Le palme originarie dell'Asia messe a dimora sono le uniche che resistono al freddo, fino a -8 gradi. Eppure non vanno già a nessuno. I giardinetti avevano avuto un restyling solo 3 anni fa, ma presto erano finiti nel dimenticatoio; il dibattito si è infiammato subito

Palme in Duomo

Palme in piazza Duomo? Sacrilegio per molti. "Idea bellissima e originale" per (pochi) altri. Il dibattito milanese in questi giorni è stato sovrastato dalle aiuole davanti alla Madonnina, pensate e sponsorizzate da Starbucks, disegnate dall'archi-star meneghina del paesaggio Marco Bay. Un'esplosione cangiante di natura esotica, dagli ibiscus ai banani, passando per, appunto, le palme. O almeno così dovrebbe essere alla fine della messa a dimora definitiva. I lavori stanno proseguendo a passo spedito.

 

Ma com'era prima? Facciamo un passo indietro. Piazza Duomo non era solo cemento. L'ultimo restyling del giardinetti è relativamente recente, si parla di inizio luglio 2014: ecco le immagini. Niente di eclatante, sia chiaro: alberi, piante officinali e coltivazioni della campagna vicino a Milano.
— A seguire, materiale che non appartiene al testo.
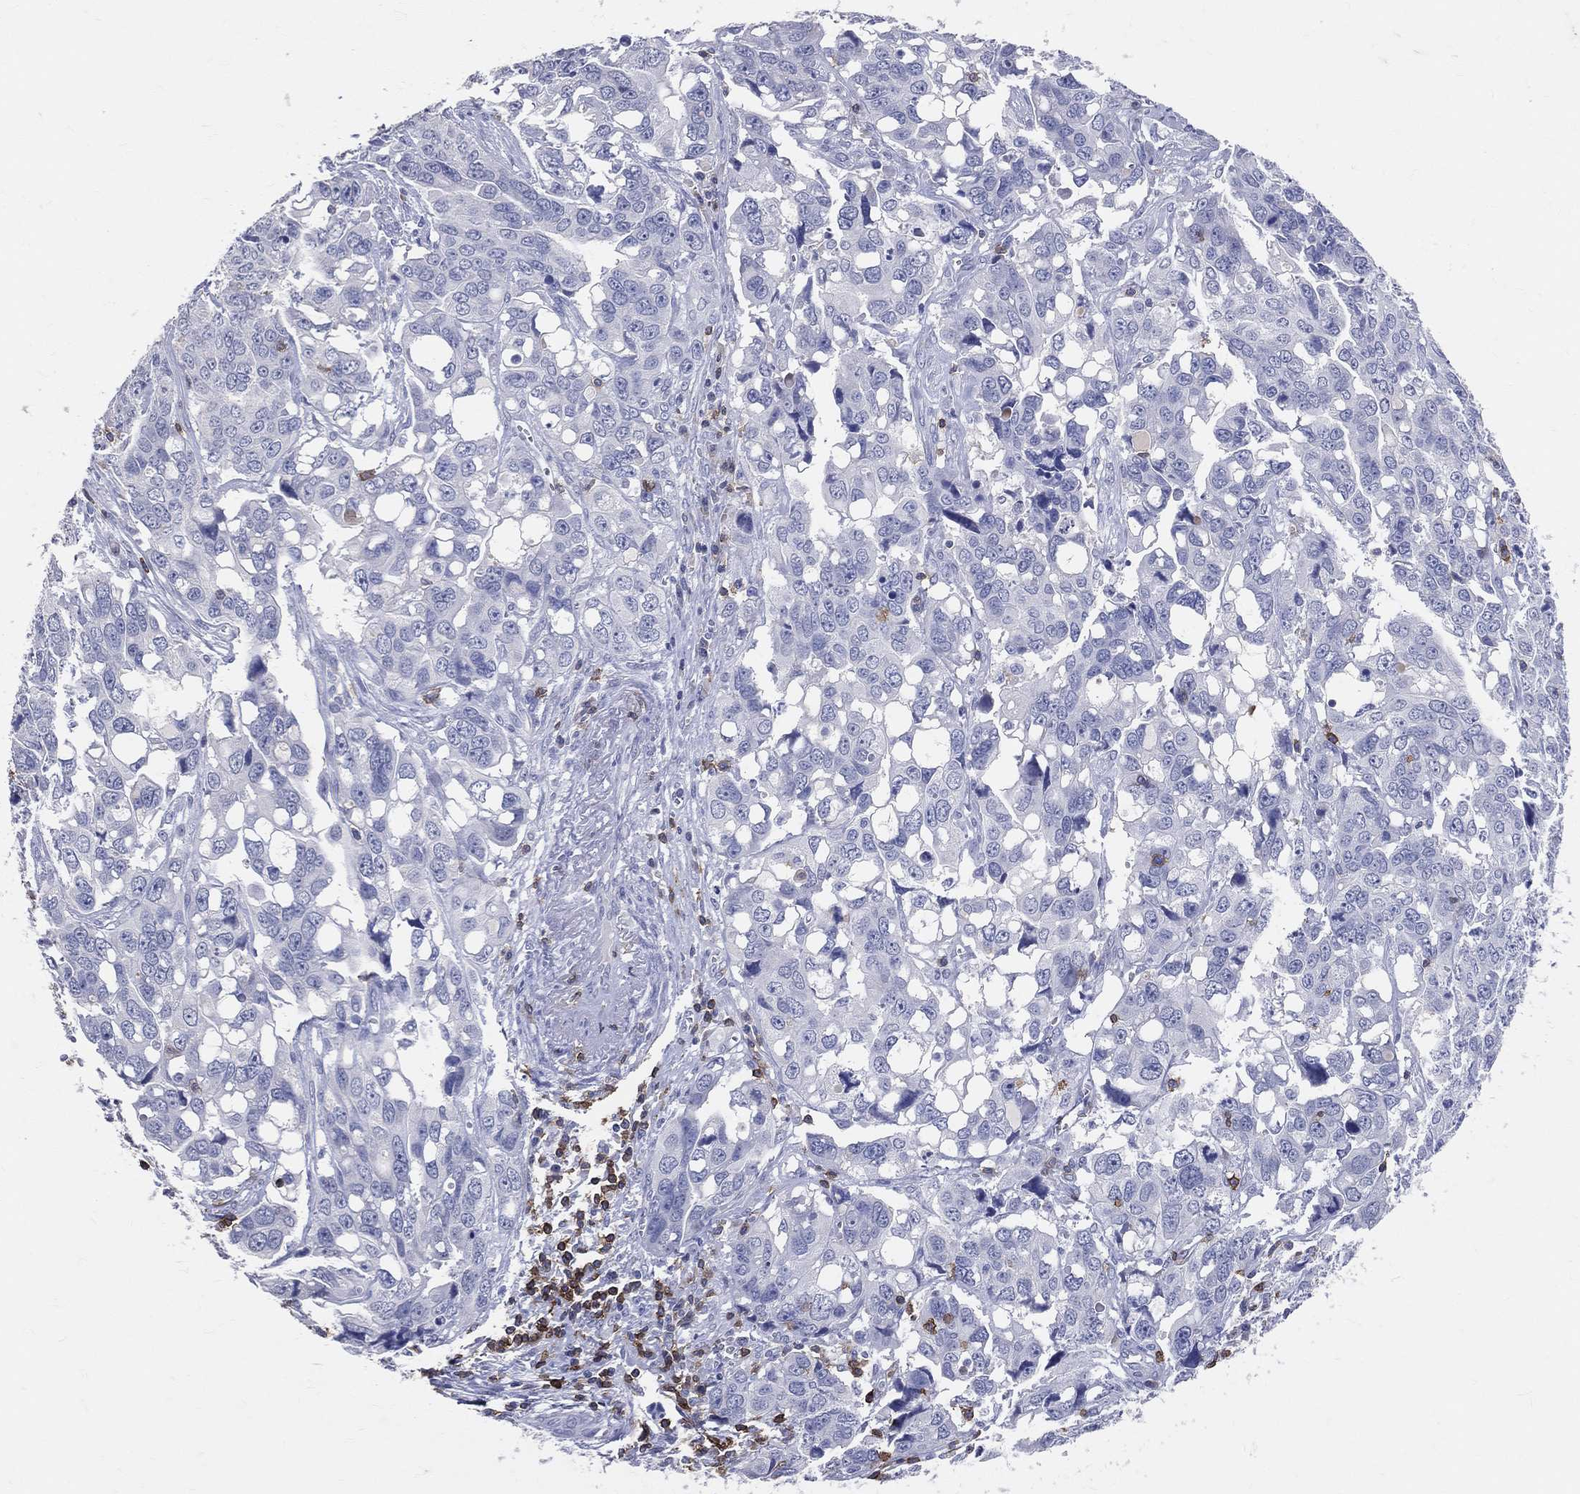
{"staining": {"intensity": "negative", "quantity": "none", "location": "none"}, "tissue": "ovarian cancer", "cell_type": "Tumor cells", "image_type": "cancer", "snomed": [{"axis": "morphology", "description": "Carcinoma, endometroid"}, {"axis": "topography", "description": "Ovary"}], "caption": "IHC of ovarian cancer shows no positivity in tumor cells.", "gene": "LAT", "patient": {"sex": "female", "age": 78}}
Ma non ci furono polemiche e si alzò un coro unanime di apprezzamenti. L'installazione doveva restare per tre anni con semenze che si alternavano: cereali come grano duro, avena, segale e orzo, ai quali si sarebbe aggiunto il più moderno grano saraceno. E poi lavanda vera, menta variegata, ruta, neopeta blu, melissa, monarda rossa, santoreggia montana, timo aureo e erba luigia. Dei cartelli illustravano le peculiarità di questo piccolo orto botanico. Giardini subito finiti nel dimenticatoio e, soprattutto, triturati dalla quotidianità frenetica di piazza Duomo. Nessuno li ricorda.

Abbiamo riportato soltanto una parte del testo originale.